Ana Cristina Cesar

Constituído por correspondências, originais de poesias e prosas, artigos de periódicos, material de divulgação, documentos pessoais, fotografias, dedicatória e livros, o acervo pessoal de Ana Cristina Cesar está sob a guarda do Instituto Moreira Salles desde 1998 e foi doado mediante uma promessa: que ficasse no Rio de Janeiro

A fotografia colorida foi feita em Paris em 1980 e publicada no livro A teus pés (Ática/IMS). A imagem da direita, datada de 1977, foi tirada em Brasília. Acervo Ana Cristina Cesar / Instituto Moreira Salles

Participante de uma geração típica carioca, Ana C., como também era conhecida, se destacou por mérito próprio. Sua coleção é rica em informações, que possibilitam não só conhecer a escritora Ana Cristina como também resgatar uma época da história e da literatura brasileiras. A geração mimeógrafo, o mercado marginal, o teatro mambembe, a ditadura e outras manifestações ocorridas a partir da década de 60 no nosso país podem ser resgatados por meio da consulta aos documentos.

Acima original de poema lançado em Luvas de pelica, com as correções da autora, e, abaixo, a versão que foi publicado com o título Epílogo.
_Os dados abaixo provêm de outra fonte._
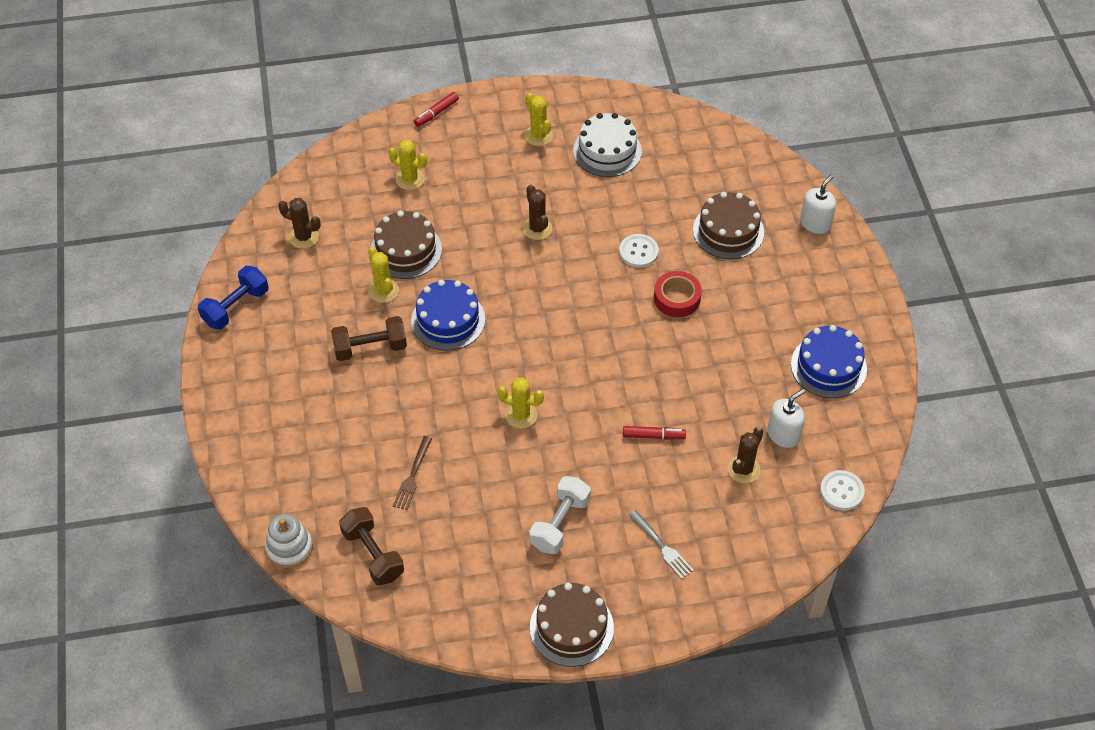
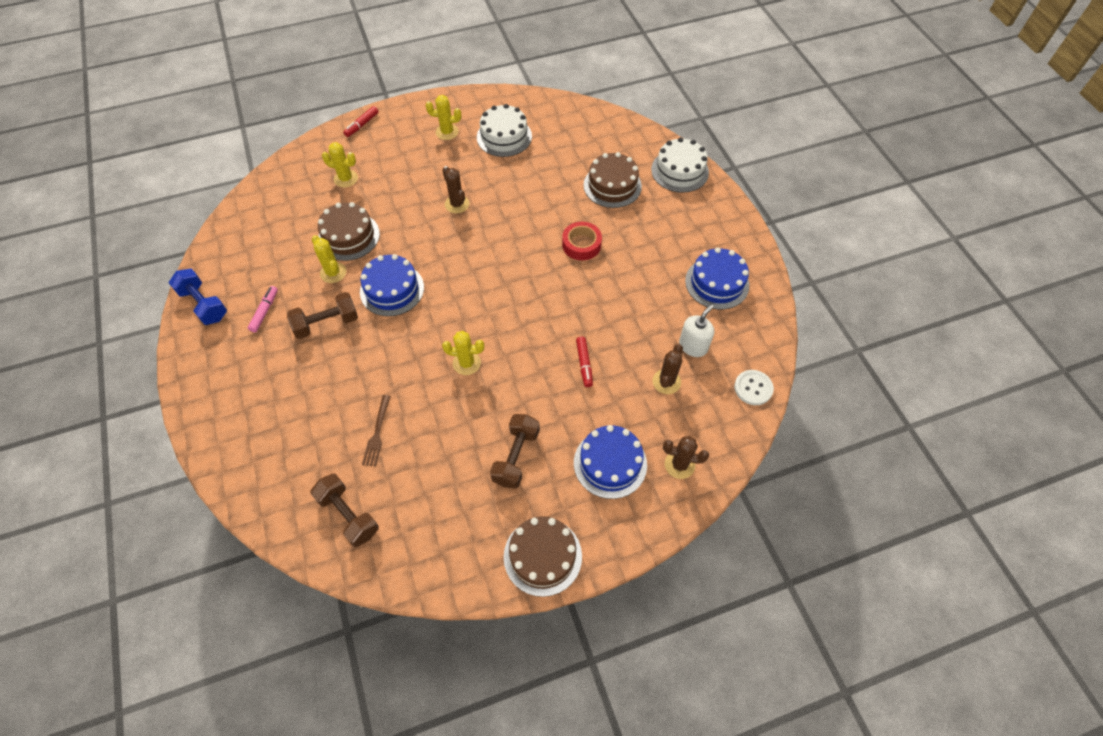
camera: 10 degrees left, 5 degrees up
(236, 307) = (204, 304): blue dumbbell -> blue dumbbell turned 75 degrees counterclockwise
(289, 548) = (269, 522): white stacking toy -> none
(303, 237) = (260, 237): brown cactus -> brown cactus (679, 464)
(303, 325) = (265, 311): none -> pink marker
(538, 136) = (447, 132): yellow cactus -> yellow cactus turned 45 degrees counterclockwise
(560, 523) = (516, 457): white dumbbell -> brown dumbbell
(638, 252) = (543, 211): white button -> none
(653, 436) = (584, 364): red marker -> red marker turned 90 degrees clockwise
(662, 546) = (610, 463): grey fork -> blue cake
(815, 223) = (679, 171): white soap dispenser -> white cake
Acervo Ana Cristina Cesar / Instituto Moreira Salles

A escritora aos 4 anos. Acervo Ana Cristina Cesar / Instituto Moreira Salles

Ana Cristina viveu apenas 31 anos. Nasceu em 2 de junho de 1952, cursou o colégio Bennett, o Colégio Estadual Amaro Cavalcanti e finalizou seus primeiros estudos no Colégio de Aplicação da UFRJ. Em 1971, aos 19 anos, inicia o curso de graduação em Letras pela Pontifícia Universidade Católica do Rio de Janeiro.

Fotografias 3×4 tiradas nas décadas de 60 e 70. Acervo Ana Cristina Cesar / Instituto Moreira Salles

Em 1979, é mestre em Comunicação pela Escola de Comunicação da Universidade Federal do Rio de Janeiro. Ainda em 1979, viaja à Inglaterra e dois anos depois é master of arts (with distinction) in Theory and Practice of Literary Translation pela Universidade de Essex (Inglaterra), com a qual encerrou com a tese sobre a tradução anotada do conto Bliss (Êxtase), de Katherine Mansfield. Foi também na Inglaterra que produziu seu Caderno de desenhos, reproduzido postumamente com a organização de Augusto Massi. Entre uma graduação e outra, exerceu o magistério, a pesquisa e as atividades editorial, jornalística e de tradução, contribuindo para publicações como Opinião, Beijo, o suplemento Livro do Jornal do Brasil, Revista José, revista Almanaque e traduzindo poetas como Silvia Plath, Emily Dickinson, o polonês Czeslaw Milosz e outros. As cartas para seus editores e demais correspondências de trabalho nos mostram uma Ana Cristina extremamente profissional. Seus manuscritos, uma Ana Cristina estudiosa e atenta, com muita facilidade de expressão. Sua biblioteca é uma inesgotável fonte de co-relações das suas leituras teóricas com seus manuscritos.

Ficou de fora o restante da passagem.